Electromagnetic confinement via spin-orbit interaction in anisotropic dielectrics

TL;DR

This paper demonstrates how geometric phases from spin-orbit interactions in anisotropic dielectrics can induce electromagnetic confinement and waveguiding without traditional refractive index gradients, supported by theoretical and numerical analysis.

Contribution

It introduces a novel mechanism for electromagnetic confinement using geometric phases in uniaxial dielectrics with varying optic axis orientations, bypassing refractive index modifications.

Findings

Geometric phase induces an effective potential for waveguiding.

Theoretical results validated by numerical simulations of Maxwell's equations.

Potential for new guided wave structures without refractive index tailoring.

Abstract

We investigate electromagnetic propagation in uniaxial dielectrics with a transversely varying orientation of the optic axis, the latter staying orthogonal everywhere to the propagation direction.
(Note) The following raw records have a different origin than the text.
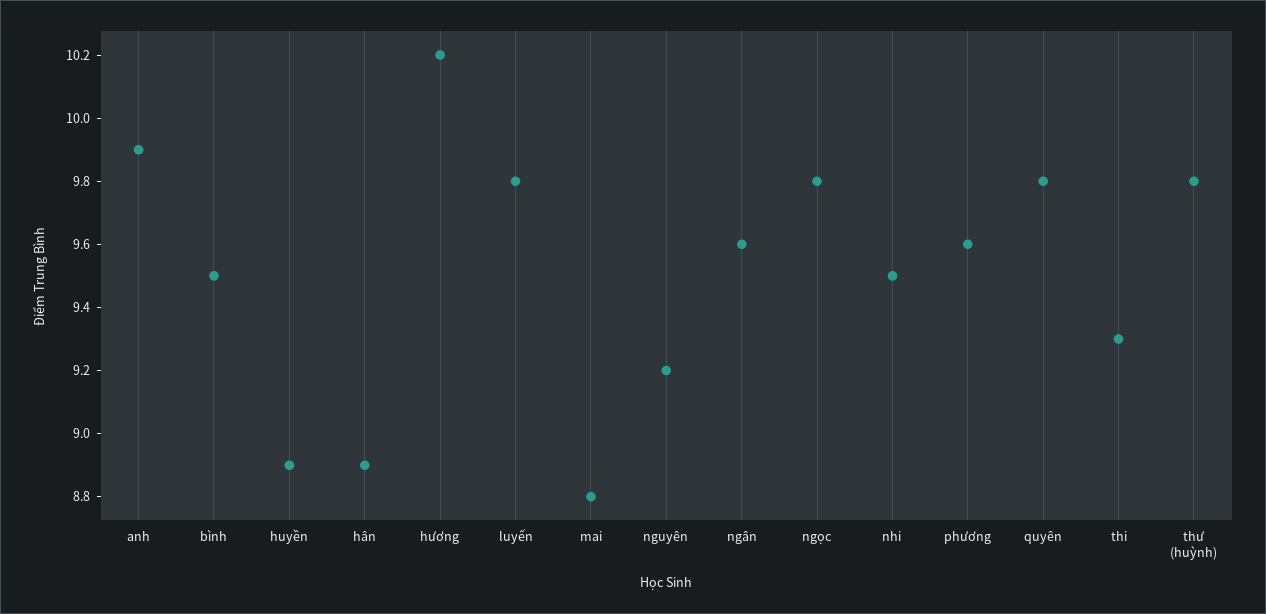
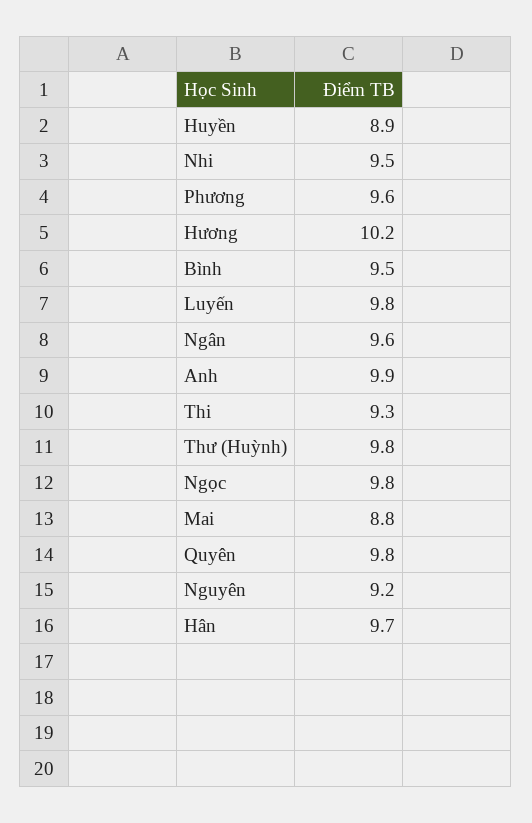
  {
    "anh": 9.9,
    "bình": 9.5,
    "huyền": 8.9,
-   "hân": 8.9,
+   "hân": 9.7,
    "hương": 10.2,
    "luyến": 9.8,
    "mai": 8.8,
    "nguyên": 9.2,
    "ngân": 9.6,
    "ngọc": 9.8,
    "nhi": 9.5,
    "phương": 9.6,
    "quyên": 9.8,
    "thi": 9.3,
    "thư (huỳnh)": 9.8
  }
In such a geometry, the field experiences no refractive index gradients, yet it acquires a transversely-modulated Pancharatnam-Berry phase, that is, a geometric phase originating from a spin-orbit interaction. We show that the periodic evolution of the geometric phase versus propagation gives rise to a longitudinally-invariant effective potential. In certain configurations, this geometric phase can provide transverse confinement and waveguiding. The theoretical findings are tested and validated against numerical simulations of the complete Maxwell's equations. Our results introduce and illustrate the role of geometric phases on electromagnetic propagation over distances well exceeding the diffraction length, paving the way to a whole new family of guided waves and waveguides which do not rely on refractive index tailoring.